Time line
On Wednesday June 9th the hosting provider for our UK1 hosting location executed planned routine maintenance on several of our servers. During the maintenance, servers were taken out of the production pool one by one.
At 1:45PM BST, during maintenance actions on one of the final servers, another server crashed due to an unrelated hardware failure. Because of this crash, some virtual machines were not moved to a healthy host in time. This caused downtime for some environments.
At 2:13PM SBT the maintenance was completed and our servers were back online. Most TOPdesk environments recovered quickly, but some took up to 45 minutes to start correctly.
While we were starting TOPdesk environments and verifying all services were back online, several customers reported their TOPdesk environment was much slower than usual after the disruption.
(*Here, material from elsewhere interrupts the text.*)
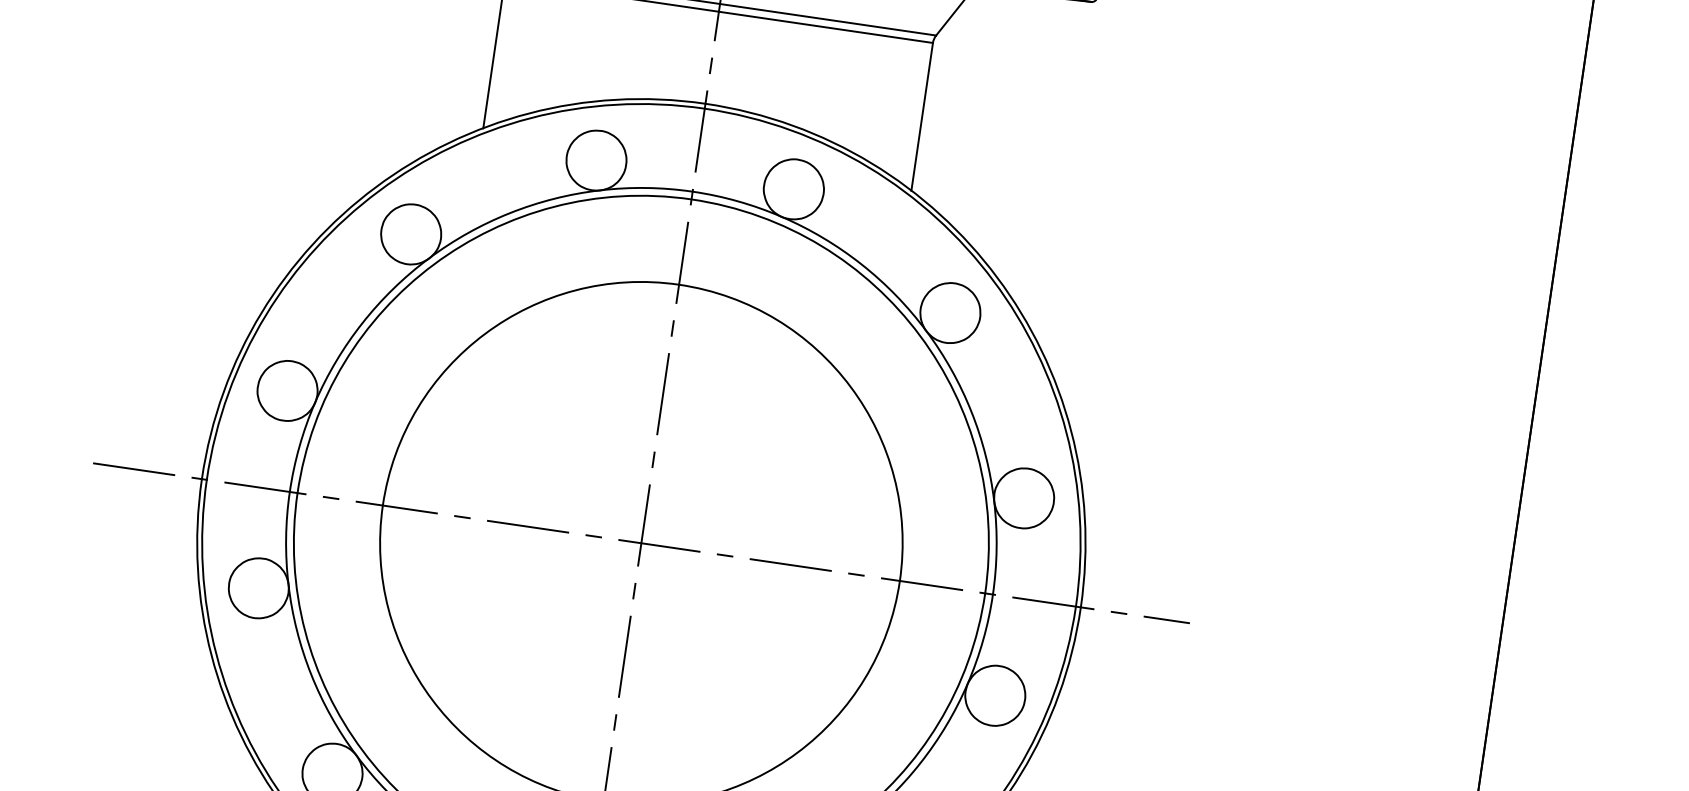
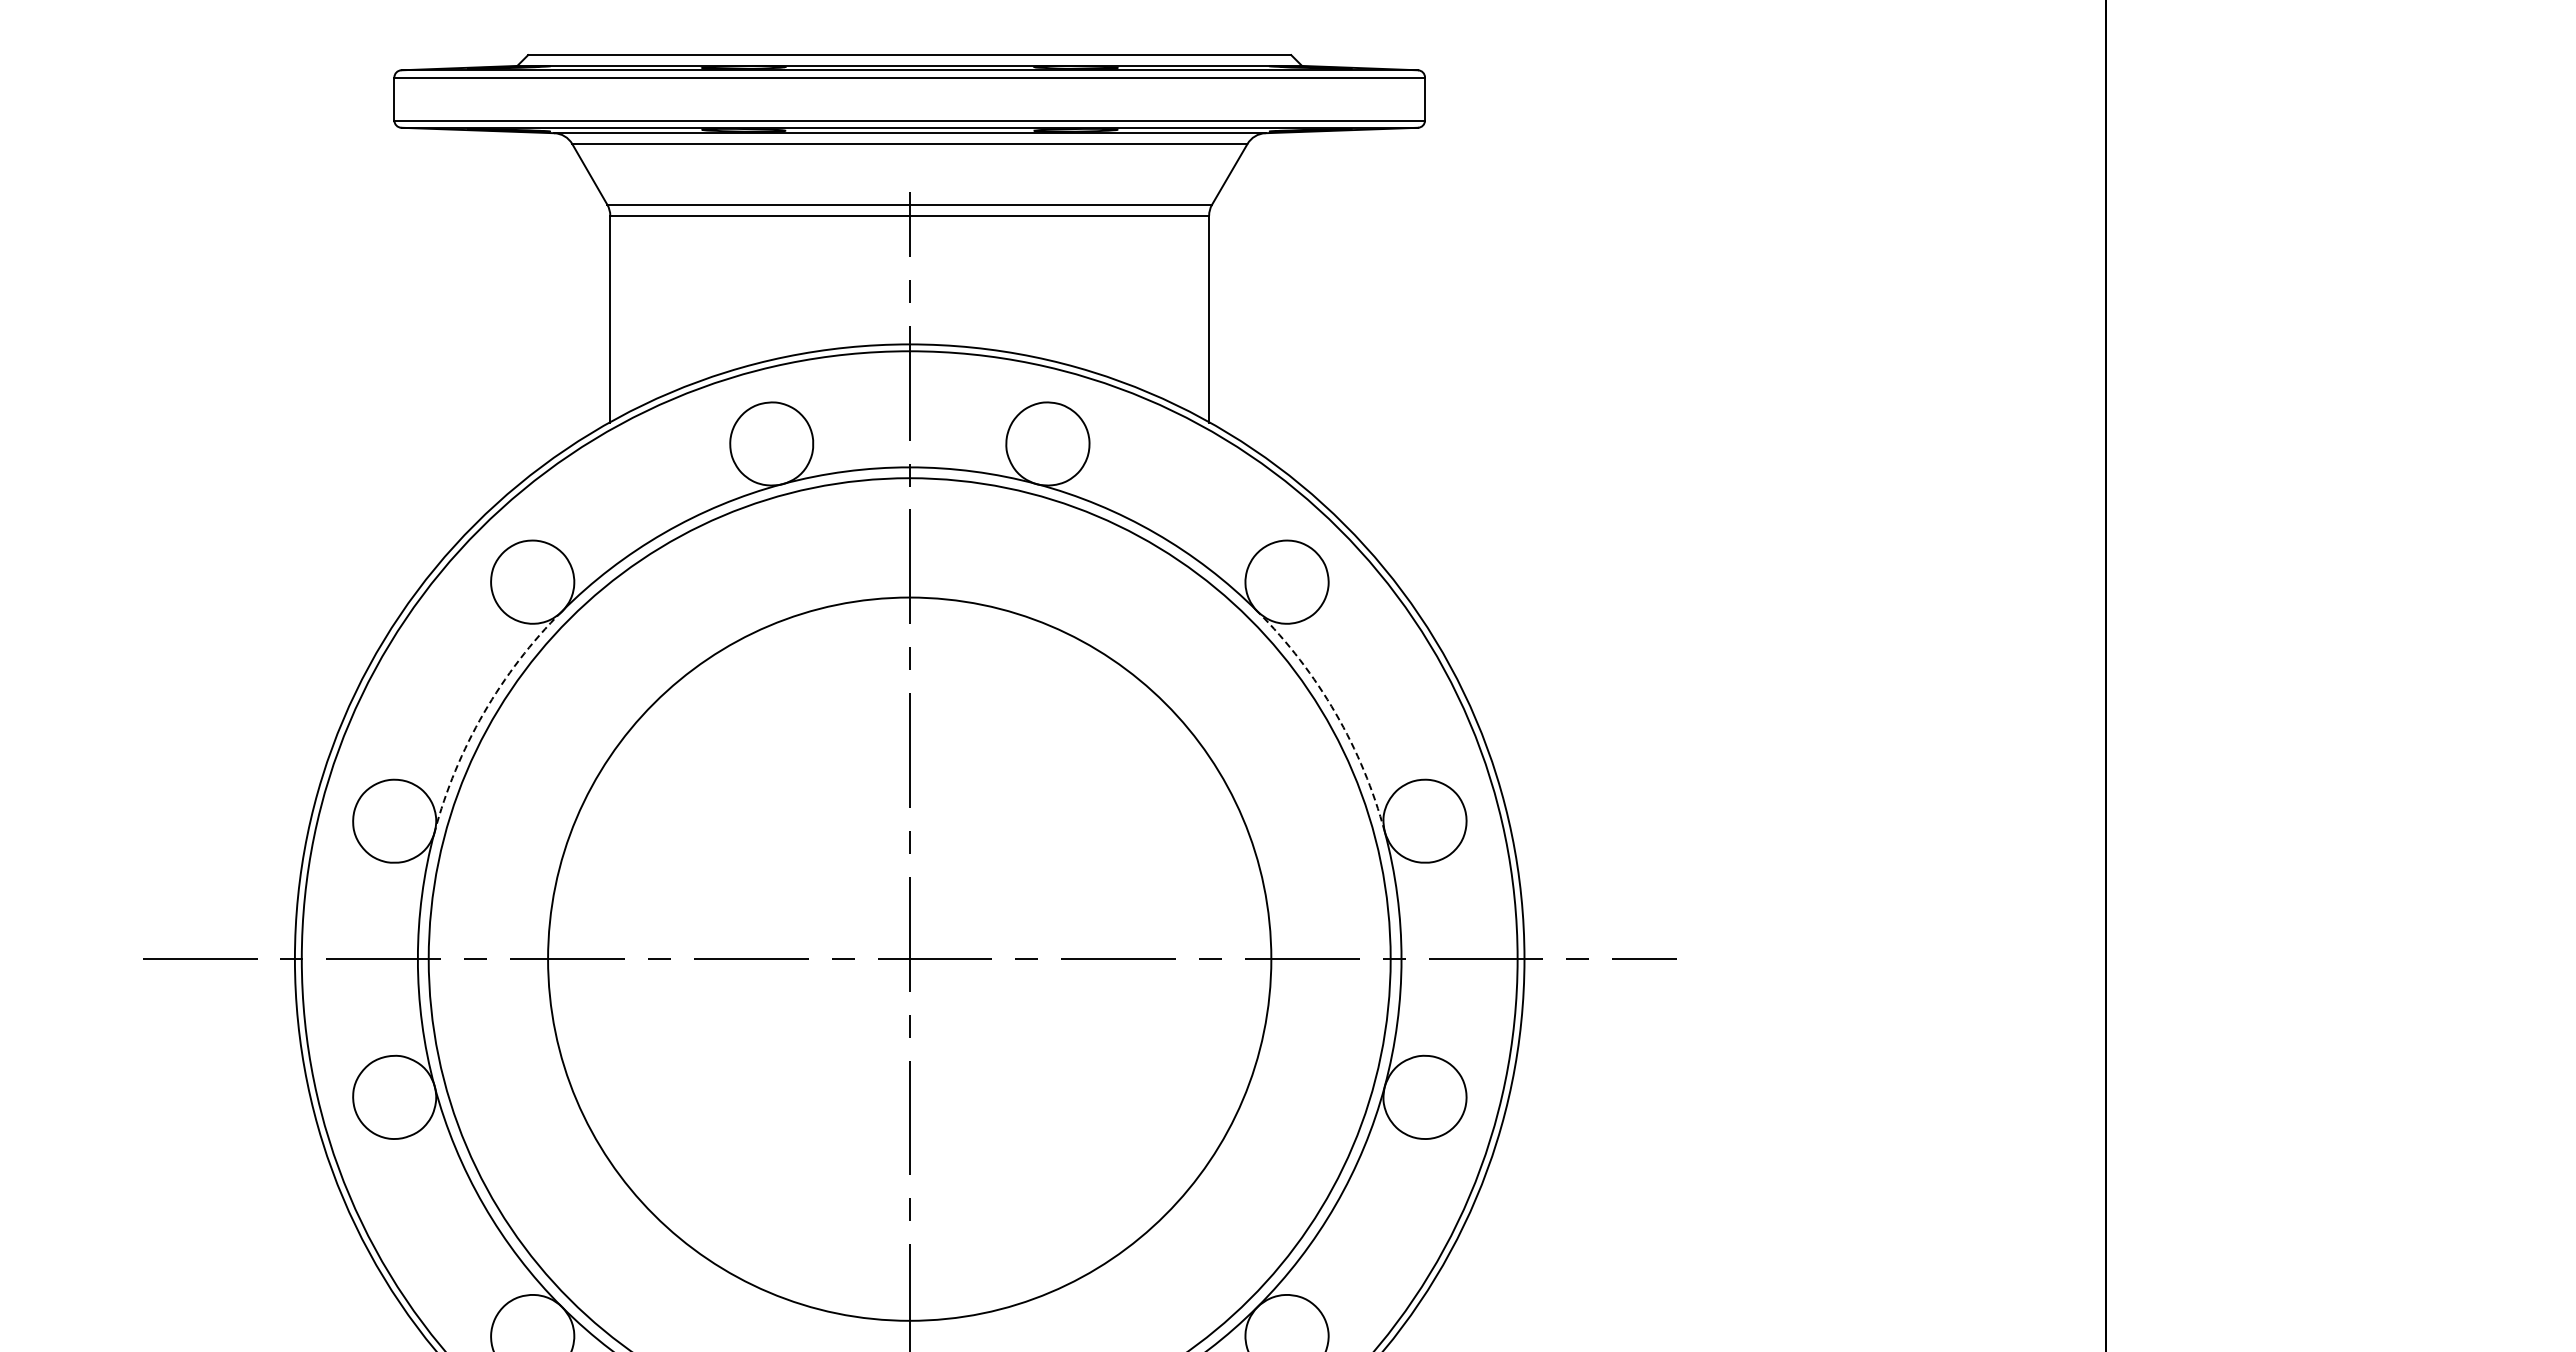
arc: (362, 323) -> (483, 713), solid -> dashed
arc: (971, 412) -> (1335, 713), solid -> dashed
We investigated the root cause of this problem, and found that due to the disruption one firewall ended up in an inconsistent state, causing traffic to that specific node to be dropped.
At 4:10PM BST all firewall configurations were restored to the correct state and performance was again back to normal.
Follow up actions
Monitoring on the firewall state is being implemented, allowing us to notice this issue much sooner should it occur again. We’re also working to update our firewall configuration to ensure the inconsistent state issue can’t reoccur.
A team is investigating what can be done to reduce the time it takes to start TOPdesk environments. This will reduce the recovery time for future disruptions.